İki yıl önce dün Bolu’daki yerel gazeteler için kısacık bir yazı yazmıştım. Şimdi aynı yazıyı revize ederek sizlere sunmam lazım. Zira, barışın zikredilmesinden duyduğum memnuniyetle birlikte, bir tuhaflık olduğunu düşünen daha fazla insan olması gerektiğini düşünüyorum.

 

Dün barışa vesile olması için, kendimizce, anlamlı bir gün kutladık. Barışa methiyeler düzdük, Nazım şiirleriyle kardeşlik vurgusu yaptık, beyaz güvercinler uçurup tüm halklar için kardeşçe yaşam, birliktelik ve barış dileğinde bulunduk. Güzel, inanın hepsi harika. Bugün dünya üzerindeki tüm ulusların kardeşçe yaşamasından daha elzem bir ihtiyaç yok. Barış tüm engellerin üstesinden gelecek kadar kudretlidir.

 

Ancak “Dünya Barış Günü” olarak kutladığımız 1 Eylül'de ufak bir hatırlatma yapmak lazım. 1 Eylül ‘Dünya’ Barış Günü değil millet! 1 Eylül Hitler'in Polonya işgaliyle kanlı 2. Dünya Savaşı'nı başlattığı günün yıl dönümü. 1 Eylül milyonlarca insanın evini, yurdunu, sevdiklerini, hatta canını kaybederek kolonizasyona bedel ödediği o yılların başladığı gün. İnsanlık tarihinin en kanlı savaşının başlangıç tarihinin bugün dünya barışıyla anılması, o savaştan dünyaya kalan en iyi hatıra olabilirdi. Ancak Birleşmiş Milletler 1 Eylül'ü 'Dünya Barış Günü' olarak kabul etmiyor, o gün 21 Eylül. Yani dünya barışına ithaf edilen o bembeyaz gün 1 Eylül değil, 21 Eylül.

 

1 Eylül Sovyetler tarafından ilan edilmiş, dağıldıktan sonra da Sovyet varisi olan komünist ülkelerce bile yeterince sahiplenilmemiş bir gün. Değer görmemiş, hakkı verilmemiş bir sonbahar başlangıcı. Ezcümle, Dünya barış için 365 günde yalnızca bir gün ayıracaktı, onu da beceremedi.
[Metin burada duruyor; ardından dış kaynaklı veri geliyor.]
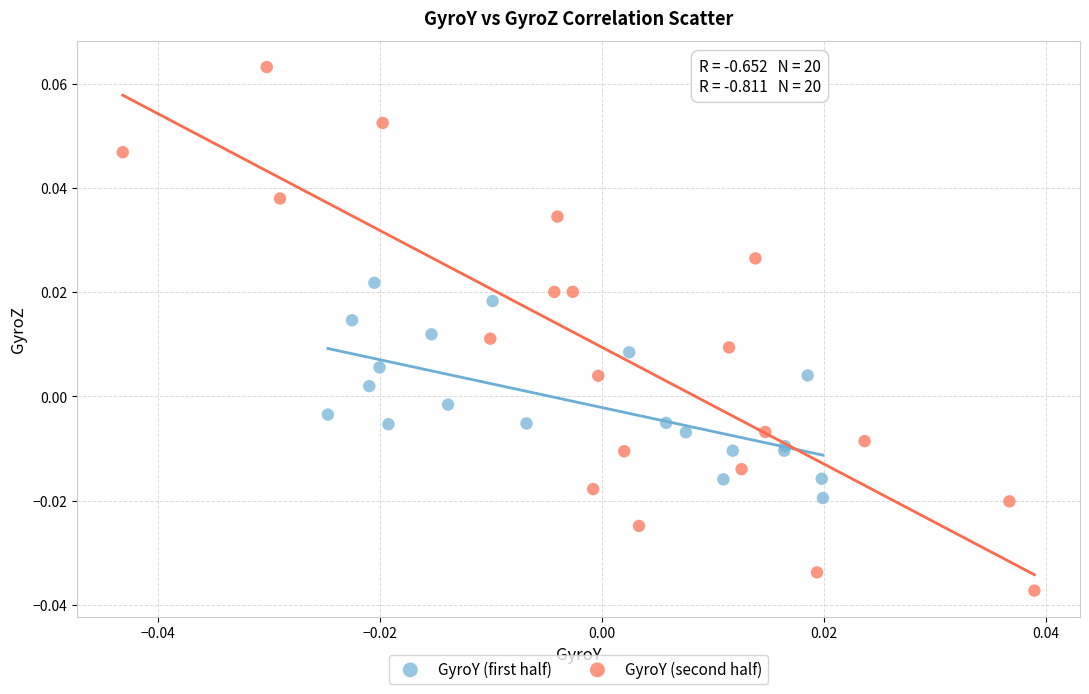

Which series reaches the maximum Y coordinate?

GyroY (second half)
Barışın kutlandığı gün üzerinde bile uzlaşamıyorken, dünya barışından söz ediyor olmak devletlerin, ulusların ve nihayetinde insanlığın samimiyetsizliğinden başka bir şey değil yani, hak verin lütfen. Yanılıyor muyum?

 

Güzel ülkem bugünü 'Dünya Barış Günü' olarak kutluyor. Yalnızca Türkiye değil, bir de Kuzey Kıbrıs... Bu iki ülke istikrarlı olarak bu hoş tuhaflığı sürdürüyor, diğer uluslarla birlikte kutlamadığı bir günü tüm dünyaya mal etmeye devam ediyor. Buna anlam verememekle birlikte, bundan kesinlikle rahatsız değilim. Bir Türk yurttaş olarak gurur da duyuyorum. Barışa 'de facto' olarak önem vermesek de hala sahip çıktığımız bir barış günü var, umut verici. Keşke her gün barış günü olsa da söyleye söyleye barışı getirsek buralara...

 

Barış ve umut dolu günlere, sevgiler...

 


www.boluobjektif.com'da yer alan köşe yazarlarının yazıları kendi görüşleridir. Yazdıkları köşe yazılarından dolayı www.boluobjektif.com sorumlu tutulamaz.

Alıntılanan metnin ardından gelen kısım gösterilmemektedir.